======== TEKS YANG DIKAJI ========
"Bagus," ujar Sekretaris Badan Pendidikan dan Pelatihan DPP PDIP Eva Kusuma Sundari, kepada detikcom, Senin (10/9/2018).
Eva memaklumi PD yang akan mengizinkan kadernya mendukung Jokowi, meski mengusung pasangan Prabowo Subianto-Sandiaga Uno. Menurutnya, PD saat ini dalam posisi sulit menentukan kepentingan elektoral partai atau mendukung Prabowo.
SCROLL TO CONTINUE WITH CONTENT
Selain itu, menurut Eva, dukungan kader dan DPD PD di sejumlah wilayah juga tak lepas dari kinerja Jokowi terutama di Papua yang memang luar biasa. Sehingga, tidak heran jika kader dan DPD di wilayah tersebut kemudian memilih mendukung Jokowi-Ma'ruf pada pilpres nanti.
"Sulit untuk tidak mendukung Jokowi karena rakyat di sana (Papua) pro Jokowi," ujar Eva.
Dengan demikian, kata Eva, tak heran jika PD kemudian terkesan dua kaki. Sebab, ada ketakutan demokrat kehilangan kadernya jika tak memberikan dispensasi pada kader maupun DPD yang berbeda haluan dengan DPP.
========
* **DAFTAR KEGIATAN**:
1 – Kutip tanpa perubahan bagian berita tentang tanggapan PDIP terhadap Partai Demokrat di atas yang dibuka dengan kata-kata "Eva memaklumi PD" dan ditutup dengan "pada pilpres nanti.".
2 – Tuliskan kelanjutan berita tentang tanggapan PDIP terhadap Partai Demokrat di atas, dimulai setelah kalimat terakhir yang tercantum.
======== DATA YANG DIBERIKAN ========
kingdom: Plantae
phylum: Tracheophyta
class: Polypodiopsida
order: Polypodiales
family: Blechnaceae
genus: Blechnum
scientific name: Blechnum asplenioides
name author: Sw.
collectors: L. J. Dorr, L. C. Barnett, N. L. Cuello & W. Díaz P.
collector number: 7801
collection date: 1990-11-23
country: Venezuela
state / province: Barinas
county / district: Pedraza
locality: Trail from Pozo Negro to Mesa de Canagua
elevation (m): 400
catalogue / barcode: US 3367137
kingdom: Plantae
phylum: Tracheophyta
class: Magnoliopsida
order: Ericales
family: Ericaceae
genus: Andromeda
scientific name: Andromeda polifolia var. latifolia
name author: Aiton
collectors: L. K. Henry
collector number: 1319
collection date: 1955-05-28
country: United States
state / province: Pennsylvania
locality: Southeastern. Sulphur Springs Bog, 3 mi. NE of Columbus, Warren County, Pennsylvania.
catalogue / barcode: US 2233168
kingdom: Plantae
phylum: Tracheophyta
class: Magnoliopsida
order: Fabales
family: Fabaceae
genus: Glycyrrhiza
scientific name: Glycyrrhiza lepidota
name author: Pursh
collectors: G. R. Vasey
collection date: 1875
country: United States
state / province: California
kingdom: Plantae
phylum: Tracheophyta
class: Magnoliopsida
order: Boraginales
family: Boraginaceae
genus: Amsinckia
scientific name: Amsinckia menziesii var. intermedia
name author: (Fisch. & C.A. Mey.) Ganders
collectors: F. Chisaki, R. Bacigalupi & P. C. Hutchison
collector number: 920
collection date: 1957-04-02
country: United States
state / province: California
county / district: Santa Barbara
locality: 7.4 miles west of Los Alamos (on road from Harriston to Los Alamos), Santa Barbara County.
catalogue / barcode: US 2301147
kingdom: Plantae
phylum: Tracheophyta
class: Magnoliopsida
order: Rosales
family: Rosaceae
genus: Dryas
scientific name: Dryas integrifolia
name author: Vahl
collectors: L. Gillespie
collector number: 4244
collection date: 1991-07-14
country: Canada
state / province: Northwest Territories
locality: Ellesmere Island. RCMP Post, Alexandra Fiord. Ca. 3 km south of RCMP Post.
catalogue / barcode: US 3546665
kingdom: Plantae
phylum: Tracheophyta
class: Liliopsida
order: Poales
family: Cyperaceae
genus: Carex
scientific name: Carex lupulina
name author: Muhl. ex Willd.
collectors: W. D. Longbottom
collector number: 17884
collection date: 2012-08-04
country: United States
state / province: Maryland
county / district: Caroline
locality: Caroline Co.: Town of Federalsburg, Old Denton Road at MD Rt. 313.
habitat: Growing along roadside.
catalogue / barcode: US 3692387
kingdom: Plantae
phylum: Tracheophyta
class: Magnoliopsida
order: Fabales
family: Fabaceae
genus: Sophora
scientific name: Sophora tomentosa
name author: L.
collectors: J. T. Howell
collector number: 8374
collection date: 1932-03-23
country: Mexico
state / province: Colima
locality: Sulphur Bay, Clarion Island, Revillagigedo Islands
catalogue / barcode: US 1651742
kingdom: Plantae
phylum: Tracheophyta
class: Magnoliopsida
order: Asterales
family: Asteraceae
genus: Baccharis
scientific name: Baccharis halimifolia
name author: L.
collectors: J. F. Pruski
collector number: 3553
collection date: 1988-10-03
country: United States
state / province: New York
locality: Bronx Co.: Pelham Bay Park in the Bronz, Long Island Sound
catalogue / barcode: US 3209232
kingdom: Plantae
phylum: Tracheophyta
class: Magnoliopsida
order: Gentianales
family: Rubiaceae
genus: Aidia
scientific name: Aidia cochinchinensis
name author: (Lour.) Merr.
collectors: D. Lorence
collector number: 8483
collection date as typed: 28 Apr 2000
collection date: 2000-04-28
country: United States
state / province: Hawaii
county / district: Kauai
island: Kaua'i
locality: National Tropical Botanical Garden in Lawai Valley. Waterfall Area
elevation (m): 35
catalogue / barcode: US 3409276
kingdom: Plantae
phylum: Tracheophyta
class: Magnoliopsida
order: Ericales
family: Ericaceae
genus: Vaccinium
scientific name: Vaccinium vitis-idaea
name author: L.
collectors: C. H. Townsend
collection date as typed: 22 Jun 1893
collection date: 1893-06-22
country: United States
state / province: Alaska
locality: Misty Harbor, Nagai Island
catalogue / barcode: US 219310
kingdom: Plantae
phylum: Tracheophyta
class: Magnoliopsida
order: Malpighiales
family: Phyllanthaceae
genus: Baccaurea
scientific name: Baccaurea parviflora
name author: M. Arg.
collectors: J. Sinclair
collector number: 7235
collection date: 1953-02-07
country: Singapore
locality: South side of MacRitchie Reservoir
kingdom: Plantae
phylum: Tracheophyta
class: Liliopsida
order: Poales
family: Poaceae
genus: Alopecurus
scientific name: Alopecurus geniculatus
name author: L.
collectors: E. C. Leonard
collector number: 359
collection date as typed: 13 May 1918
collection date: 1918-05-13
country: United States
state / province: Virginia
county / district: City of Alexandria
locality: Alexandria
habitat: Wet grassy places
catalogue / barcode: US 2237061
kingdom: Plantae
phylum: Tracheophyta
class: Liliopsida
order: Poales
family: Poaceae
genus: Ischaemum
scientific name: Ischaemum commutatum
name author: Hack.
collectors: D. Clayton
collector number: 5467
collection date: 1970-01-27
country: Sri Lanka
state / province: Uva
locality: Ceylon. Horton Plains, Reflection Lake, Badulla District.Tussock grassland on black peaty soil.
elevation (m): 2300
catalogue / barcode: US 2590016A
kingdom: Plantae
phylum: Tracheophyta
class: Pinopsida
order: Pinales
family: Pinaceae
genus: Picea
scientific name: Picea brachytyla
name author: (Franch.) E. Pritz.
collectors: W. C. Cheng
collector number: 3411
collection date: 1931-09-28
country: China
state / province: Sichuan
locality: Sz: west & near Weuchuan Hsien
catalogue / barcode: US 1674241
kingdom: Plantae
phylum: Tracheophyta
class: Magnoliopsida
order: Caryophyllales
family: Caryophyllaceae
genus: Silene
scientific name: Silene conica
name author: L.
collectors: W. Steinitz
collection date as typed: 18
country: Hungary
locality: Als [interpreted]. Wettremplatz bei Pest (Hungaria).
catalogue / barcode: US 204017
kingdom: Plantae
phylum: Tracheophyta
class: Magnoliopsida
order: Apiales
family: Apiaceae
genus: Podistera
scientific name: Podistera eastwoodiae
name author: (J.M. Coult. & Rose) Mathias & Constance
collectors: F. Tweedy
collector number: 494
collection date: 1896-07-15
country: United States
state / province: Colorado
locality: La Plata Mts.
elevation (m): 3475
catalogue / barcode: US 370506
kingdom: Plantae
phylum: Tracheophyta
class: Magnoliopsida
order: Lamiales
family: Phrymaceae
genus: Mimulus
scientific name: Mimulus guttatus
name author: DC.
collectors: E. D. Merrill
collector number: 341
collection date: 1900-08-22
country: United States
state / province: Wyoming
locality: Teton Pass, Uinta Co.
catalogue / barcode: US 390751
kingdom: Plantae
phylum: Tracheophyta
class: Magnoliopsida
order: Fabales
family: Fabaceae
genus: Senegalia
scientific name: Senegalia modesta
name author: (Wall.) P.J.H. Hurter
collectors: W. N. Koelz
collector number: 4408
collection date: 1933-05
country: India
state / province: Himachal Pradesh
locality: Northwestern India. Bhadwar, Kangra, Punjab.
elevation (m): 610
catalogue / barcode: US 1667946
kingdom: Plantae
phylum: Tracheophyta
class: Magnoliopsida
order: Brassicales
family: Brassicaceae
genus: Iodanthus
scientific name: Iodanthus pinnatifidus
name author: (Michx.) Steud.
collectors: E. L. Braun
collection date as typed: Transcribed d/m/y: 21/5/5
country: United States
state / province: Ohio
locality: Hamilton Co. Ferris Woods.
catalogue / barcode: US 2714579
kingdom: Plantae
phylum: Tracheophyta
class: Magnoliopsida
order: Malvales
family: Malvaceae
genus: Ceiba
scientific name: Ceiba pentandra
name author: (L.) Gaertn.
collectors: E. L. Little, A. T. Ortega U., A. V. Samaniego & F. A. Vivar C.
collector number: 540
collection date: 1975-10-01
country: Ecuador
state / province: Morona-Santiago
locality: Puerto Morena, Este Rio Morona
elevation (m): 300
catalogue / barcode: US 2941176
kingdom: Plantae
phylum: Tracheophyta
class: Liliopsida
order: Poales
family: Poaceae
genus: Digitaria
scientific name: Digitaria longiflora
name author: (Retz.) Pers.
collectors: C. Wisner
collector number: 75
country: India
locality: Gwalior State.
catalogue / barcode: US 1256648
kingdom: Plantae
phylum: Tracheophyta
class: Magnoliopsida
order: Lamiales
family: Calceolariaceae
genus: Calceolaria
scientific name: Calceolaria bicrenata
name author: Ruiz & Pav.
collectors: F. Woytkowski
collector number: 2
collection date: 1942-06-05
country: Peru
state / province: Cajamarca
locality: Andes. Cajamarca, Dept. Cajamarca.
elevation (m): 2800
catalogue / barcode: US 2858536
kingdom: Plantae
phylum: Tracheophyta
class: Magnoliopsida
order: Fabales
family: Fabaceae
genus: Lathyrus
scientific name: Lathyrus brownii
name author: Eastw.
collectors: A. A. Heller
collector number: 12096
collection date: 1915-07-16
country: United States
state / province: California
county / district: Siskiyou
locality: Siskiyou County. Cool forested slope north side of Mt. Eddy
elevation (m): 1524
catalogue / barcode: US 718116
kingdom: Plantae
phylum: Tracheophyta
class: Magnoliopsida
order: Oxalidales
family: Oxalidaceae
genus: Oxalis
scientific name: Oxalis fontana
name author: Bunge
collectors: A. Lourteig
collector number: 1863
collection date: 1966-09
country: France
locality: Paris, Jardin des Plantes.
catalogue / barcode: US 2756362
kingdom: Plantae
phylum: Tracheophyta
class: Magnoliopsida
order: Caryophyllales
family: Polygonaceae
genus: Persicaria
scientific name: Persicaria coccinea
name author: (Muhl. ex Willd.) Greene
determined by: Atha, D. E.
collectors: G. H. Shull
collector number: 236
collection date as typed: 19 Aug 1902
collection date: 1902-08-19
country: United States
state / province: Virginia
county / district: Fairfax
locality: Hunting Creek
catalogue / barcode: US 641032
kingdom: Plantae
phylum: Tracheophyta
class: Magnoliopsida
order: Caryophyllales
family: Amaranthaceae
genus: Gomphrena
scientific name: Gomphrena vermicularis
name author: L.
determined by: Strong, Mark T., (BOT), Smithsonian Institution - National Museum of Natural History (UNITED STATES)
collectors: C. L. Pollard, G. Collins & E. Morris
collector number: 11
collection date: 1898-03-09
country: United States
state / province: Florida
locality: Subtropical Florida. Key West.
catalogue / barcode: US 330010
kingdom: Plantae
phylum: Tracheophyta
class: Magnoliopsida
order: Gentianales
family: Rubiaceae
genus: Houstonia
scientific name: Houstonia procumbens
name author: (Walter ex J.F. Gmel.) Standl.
========
* **JAWABAN YANG DIBERIKAN**:
1 –
Eva memaklumi PD yang akan mengizinkan kadernya mendukung Jokowi, meski mengusung pasangan Prabowo Subianto-Sandiaga Uno. Menurutnya, PD saat ini dalam posisi sulit menentukan kepentingan elektoral partai atau mendukung Prabowo.
SCROLL TO CONTINUE WITH CONTENT
Selain itu, menurut Eva, dukungan kader dan DPD PD di sejumlah wilayah juga tak lepas dari kinerja Jokowi terutama di Papua yang memang luar biasa. Sehingga, tidak heran jika kader dan DPD di wilayah tersebut kemudian memilih mendukung Jokowi-Ma'ruf pada pilpres nanti.

2 –
"Terpaksa PD ambil kompromi unik, 2 kepentingan yang asimetris dan diametral diakomodasi, daripada kehilangan kader yang pasti merepotkan saat pencalegan. Bisa kita bayangkan kesulitan PD dalam mencari formulasinya. Ini jadi seperti gaya Amrik yang membebaskan senatornya untuk mengambil sikap politik personal beda dengan garis partai," tuturnya.
PD memberi dispensasi kepada DPD PD Papua dan kadernya, yang juga Gubernur Papua Lukas Enembe, untuk mendukung Jokowi-Ma'ruf Amin. Padahal PD merupakan salah satu pengusung pasangan Prabowo-Sandi.
Selain DPD Papua, empat wilayah lain seperti NTT, Sulut, Papua Barat, dan Bali juga berpotensi diberikan dispensasi. Sementara untuk kader PD, tak hanya Lukas, eks Wagub Jawa Barat Deddy Mizwar pun mendukung Jokowi-Ma'ruf. Malahan Deddy jadi salah satu juru bicara di Tim Kampanye.
Kendati akan mengizinkan kadernya dan DPD-nya di sejumlah wilayah mendukung Jokowi-Ma'ruf, namun PD telah menepis anggapan pihaknya bermain dua kaki. PD juga menegaskan bahwa pihaknya tak mengkhianati Prabowo-Sandi.